In this article, “Chicken Coop Winter,” we will discuss some practical strategies for protecting your poultry and chicken coop during the winter months. This is geared toward people who live in the northern parts of America where the temperatures can drop to -20 degrees Fahrenheit for periods of time in the winter months. Important areas of consideration include heat management, air circulation, water, predators and cleaning.
Many people are tempted to put a heat lamp in their coop. Do not do this. For starters, they are a fire hazard. You may think that hanging a lamp from the ceiling is safe, but the chickens jump around much more that you would think and the likelihood of them knocking the lamp to the floor or breaking the bulb are high. Broken glass is not something you want to deal with in the coop. If the lamp falls to the floor and does not break, it can burn a hole in the floor and potentially catch wood shavings on fire! (trust me, its happened to me)
Another reason not to use a heat lamp is that the birds become acclimated to the the bulb. If left to their natural adaptations, their bodies will get used to the days getting colder and colder and be naturally resistant to the cold. If you use a heat lamp, they will get used to the temperature in the coop under the lamp, if the bulb dies in the middle of the night, your birds will not be able to adjust to the sudden change of temperature and can die.
The birds do not need heat. Some people bring their birds in the house on really cold days, I personally think this is a bad idea, not just because of the change in body heat balance, but because of disease. Never bring your birds in the house.
Many people are tempted to seal up their coop in the winter like you would your house to keep the heat in but its important to maintain a certain level of air circulation. Humidity is a major problem in the winter. Your birds emit humid air when breathing, their feces emits damp air and the bedding can emit warm damp air. If this damp air stays in the coop, it can collect on the birds heads and combs and freeze, causing frost bite. The air should be able to rise and exit the coop through air vents along the roof line. Ideally there would be air vents along the bottom of the coop to encourage the air to be sucked in the bottom and allowed to exit out the top.
The birds must be able to escape a draft. This is what will damage them and ruin their chances of surviving the winter.
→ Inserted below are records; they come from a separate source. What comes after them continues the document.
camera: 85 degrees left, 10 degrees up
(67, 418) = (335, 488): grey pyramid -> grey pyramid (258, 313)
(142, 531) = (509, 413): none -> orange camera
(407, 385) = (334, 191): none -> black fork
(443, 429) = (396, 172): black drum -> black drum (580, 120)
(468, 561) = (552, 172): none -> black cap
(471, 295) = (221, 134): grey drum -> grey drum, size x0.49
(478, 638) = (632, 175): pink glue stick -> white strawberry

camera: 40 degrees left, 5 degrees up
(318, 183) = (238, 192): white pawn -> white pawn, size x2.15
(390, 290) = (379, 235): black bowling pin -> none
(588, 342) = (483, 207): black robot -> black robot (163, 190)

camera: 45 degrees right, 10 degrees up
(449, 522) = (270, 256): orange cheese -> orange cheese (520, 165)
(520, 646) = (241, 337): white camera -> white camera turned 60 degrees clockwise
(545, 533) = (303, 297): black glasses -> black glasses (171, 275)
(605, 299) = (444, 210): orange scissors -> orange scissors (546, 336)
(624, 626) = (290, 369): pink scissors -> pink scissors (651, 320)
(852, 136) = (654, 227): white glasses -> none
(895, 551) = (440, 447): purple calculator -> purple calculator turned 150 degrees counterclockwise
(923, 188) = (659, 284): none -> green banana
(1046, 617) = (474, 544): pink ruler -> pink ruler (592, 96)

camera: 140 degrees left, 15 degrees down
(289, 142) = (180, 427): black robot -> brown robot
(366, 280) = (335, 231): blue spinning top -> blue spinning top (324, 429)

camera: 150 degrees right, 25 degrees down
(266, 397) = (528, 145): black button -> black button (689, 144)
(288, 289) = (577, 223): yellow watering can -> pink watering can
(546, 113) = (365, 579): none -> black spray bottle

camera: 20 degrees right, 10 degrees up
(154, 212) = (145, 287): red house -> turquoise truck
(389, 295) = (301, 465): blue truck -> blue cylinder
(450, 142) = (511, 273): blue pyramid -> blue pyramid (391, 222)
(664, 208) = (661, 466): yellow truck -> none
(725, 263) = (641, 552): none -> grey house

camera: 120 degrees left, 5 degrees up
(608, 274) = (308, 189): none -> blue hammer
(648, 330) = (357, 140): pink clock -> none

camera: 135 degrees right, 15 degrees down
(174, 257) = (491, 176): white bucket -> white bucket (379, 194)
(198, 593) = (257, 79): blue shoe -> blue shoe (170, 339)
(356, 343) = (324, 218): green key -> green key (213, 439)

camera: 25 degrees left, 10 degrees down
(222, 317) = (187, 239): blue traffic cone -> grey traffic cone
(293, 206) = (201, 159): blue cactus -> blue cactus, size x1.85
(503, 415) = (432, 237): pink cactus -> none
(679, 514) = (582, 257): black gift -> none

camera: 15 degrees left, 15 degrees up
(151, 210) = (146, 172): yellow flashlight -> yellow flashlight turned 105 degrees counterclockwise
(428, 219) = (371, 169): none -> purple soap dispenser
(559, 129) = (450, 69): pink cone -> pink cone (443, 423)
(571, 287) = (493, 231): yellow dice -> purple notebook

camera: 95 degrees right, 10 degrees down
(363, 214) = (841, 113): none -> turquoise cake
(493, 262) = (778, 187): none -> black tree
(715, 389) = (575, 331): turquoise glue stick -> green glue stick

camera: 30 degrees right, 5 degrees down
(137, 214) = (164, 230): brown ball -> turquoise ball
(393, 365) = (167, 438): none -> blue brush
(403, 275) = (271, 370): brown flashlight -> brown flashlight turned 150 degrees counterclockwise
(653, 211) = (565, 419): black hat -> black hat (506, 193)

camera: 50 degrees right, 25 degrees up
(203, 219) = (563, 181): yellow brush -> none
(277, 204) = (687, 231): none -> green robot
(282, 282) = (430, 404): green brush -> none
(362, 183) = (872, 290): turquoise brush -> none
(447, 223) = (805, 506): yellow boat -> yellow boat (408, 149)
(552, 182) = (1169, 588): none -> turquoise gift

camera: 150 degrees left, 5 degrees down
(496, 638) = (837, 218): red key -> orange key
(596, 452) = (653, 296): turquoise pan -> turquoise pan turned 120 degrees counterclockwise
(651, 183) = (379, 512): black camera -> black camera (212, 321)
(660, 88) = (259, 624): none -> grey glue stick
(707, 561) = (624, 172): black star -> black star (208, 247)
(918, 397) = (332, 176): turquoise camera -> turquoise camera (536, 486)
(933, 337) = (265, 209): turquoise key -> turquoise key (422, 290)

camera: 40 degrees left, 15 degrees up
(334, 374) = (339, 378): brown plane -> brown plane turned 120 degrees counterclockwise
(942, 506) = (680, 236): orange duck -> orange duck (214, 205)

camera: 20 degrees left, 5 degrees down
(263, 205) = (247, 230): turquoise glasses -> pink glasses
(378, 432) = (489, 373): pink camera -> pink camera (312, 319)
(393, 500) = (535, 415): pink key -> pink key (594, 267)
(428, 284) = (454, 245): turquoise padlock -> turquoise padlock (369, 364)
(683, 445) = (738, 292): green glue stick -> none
Keep them away from the strong cold breeze, if they have a nice area in their coop to perch out of the breeze, they will happily sit there puffed up for long periods of time.
Birds should always have water available. During the winter, this can be a challenge because the water wants to freeze. You can buy water heaters from Tractor Supply, but I found an alternative that is cheap and easy. Take a 12” round cookie tin, put a $5 landscape light that takes a 60w light bulb (from Home Depot or Lowes) in the tin and place the waterer on top. This emits just enough heat to keep both metal and plastic waterers from freezing. We found that when the temperature goes really low (-20F) the water needs to be thawed, but that only happens a few times a year.
People are tempted to let their birds free range during the day in the winter but trust me, there is no food out there for them. Their best source of food will be from the feeder in the coop. During the winter, food is scarce, so predators are looking for easy meals. Predators like foxes, coyotes and weasels become more bold in the winter because they are hungry, so they might come into your yard for a feast even when you are standing 10 feet away! During the winter there is less cover for the birds also, usually they can hide under bushes and trees when predators come around, but that’s not available in the winter. Allowing the birds to free range in the winter is just asking for problems.
Also, keep in mind, weasels can easily walk through 1” x 1” chicken wire, so if you think your coop is predator proof, think again. Half inch hardware cloth is the only dependable protection for a chicken coop, aside from solid wood. Ensure that any gaps over a half inch are covered and secured before the snow falls, but do not hinder air flow.
You still need to clean your coop during the winter. I know some people like the “deep bedding method” but I think this just invites problems with disease and humidity. Grass clipping seem to never dry out, so piling bags of those in your coop seems like a disaster. You could use pine shavings or hay, but that can cost quite a bit of money. I think the most efficient method is to just continue your normal cleaning schedule throughout the year. Remove piles of feces as they develop, usually under roosts, and once every few weeks, replace the bedding.